The MD maps showed that long diffusion time (100 ms) STEAM MD is significantly lower than short diffusion time (6 ms) OGSE MD and medium diffusion time (40 ms) PGSE MD (Figure 1). There were no MD differences between OGSE and PGSE in either PZ (p=0.49) or CG (p=0.99), but MD was significantly lower for STEAM by 24% in the PZ (p=0.0000001 vs OGSE; p=0.000001 vs PGSE) and 14% in the CG regions (p=0.0005 vs OGSE, p=0.0006 vs PGSE), respectively (Figure 2). The MD of PGSE in the peripheral zone was positively correlated to age, whereas no such correlations were observed in the central gland. No significant correlation was identified for OGSE MD or STEAM MD versus age in either PZ or CG (Figure 3). OGSE-STEAM MD and PGSE-STEAM MD difference versus age showed a significant strong linear positive correlation in PZ; however, no significant correlations were identified in the CG (Figure 4). Notably, OGSE-PGSE MD difference versus age showed no significant correlation in either PZ or CG (PZ p=0.32; CG p=0.13; data not shown).

Discussion

Diffusion time effects on MD were confirmed in healthy prostate, but this was only for the long diffusion time STEAM MD which was 24% lower relative to the short OGSE and medium PGSE MD in the PZ and 14% lower in the CG; in contrast the OGSE and PGSE MD values did not differ in either region. A previous study using only STEAM is in partial agreement in that they showed long diffusion time effects in benign PZ, albeit a much smaller effect than we see in healthy controls, but not in benign transition zone (part of CG) in prostate cancer patients³. Further, OGSE at 17 and 33 Hz appear to give similar diffusion coefficients as PGSE (0 Hz) in benign tissue of prostate cancer patients⁴ in agreement with our results.

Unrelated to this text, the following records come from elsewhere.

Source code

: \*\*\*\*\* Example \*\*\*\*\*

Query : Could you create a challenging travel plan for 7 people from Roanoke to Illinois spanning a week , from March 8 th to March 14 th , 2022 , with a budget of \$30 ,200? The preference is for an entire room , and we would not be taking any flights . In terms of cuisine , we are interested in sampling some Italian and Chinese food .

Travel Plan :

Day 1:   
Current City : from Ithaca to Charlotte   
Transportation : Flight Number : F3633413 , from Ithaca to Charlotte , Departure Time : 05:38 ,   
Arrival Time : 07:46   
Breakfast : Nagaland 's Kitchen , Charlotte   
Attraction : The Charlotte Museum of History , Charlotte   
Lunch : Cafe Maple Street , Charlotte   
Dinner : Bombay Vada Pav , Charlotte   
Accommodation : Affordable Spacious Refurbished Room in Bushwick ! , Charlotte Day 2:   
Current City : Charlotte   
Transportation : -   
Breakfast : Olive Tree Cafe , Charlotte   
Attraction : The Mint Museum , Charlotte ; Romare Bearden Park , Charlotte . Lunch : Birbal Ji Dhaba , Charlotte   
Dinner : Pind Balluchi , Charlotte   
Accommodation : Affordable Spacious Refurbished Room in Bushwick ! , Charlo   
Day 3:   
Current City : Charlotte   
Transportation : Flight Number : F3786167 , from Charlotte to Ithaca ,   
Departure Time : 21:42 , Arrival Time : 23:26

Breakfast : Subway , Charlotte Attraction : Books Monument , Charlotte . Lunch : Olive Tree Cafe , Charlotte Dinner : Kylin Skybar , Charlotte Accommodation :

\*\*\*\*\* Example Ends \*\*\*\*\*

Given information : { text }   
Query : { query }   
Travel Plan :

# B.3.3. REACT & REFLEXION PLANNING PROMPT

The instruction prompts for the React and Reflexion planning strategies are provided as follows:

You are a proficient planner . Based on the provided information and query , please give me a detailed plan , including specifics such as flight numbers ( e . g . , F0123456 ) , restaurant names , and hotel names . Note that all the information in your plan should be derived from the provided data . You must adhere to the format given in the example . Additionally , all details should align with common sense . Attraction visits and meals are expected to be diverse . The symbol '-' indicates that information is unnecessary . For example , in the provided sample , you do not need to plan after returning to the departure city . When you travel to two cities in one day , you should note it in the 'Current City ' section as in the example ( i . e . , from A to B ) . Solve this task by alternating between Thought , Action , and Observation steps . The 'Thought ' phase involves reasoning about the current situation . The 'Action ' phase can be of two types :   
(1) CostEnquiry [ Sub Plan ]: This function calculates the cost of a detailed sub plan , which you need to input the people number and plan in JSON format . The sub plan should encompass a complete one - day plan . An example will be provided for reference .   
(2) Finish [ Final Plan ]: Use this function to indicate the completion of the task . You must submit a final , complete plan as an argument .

The strong positive linear correlations between both OGSE-STEAM and PGSE-STEAM MD differences versus age (27-63 years) in PZ in healthy prostate is a new observation which suggests a fundamental diffusion time sensitivity to age related micro-structural changes presumed to be from decreases in glandular and cellular density. As 80% of prostate cancer originates from the glandular epithelium within the peripheral zone, this observed phenomenon may explain the inverse relationship between benign prostatic hyperplasia and incidence of prostate cancer².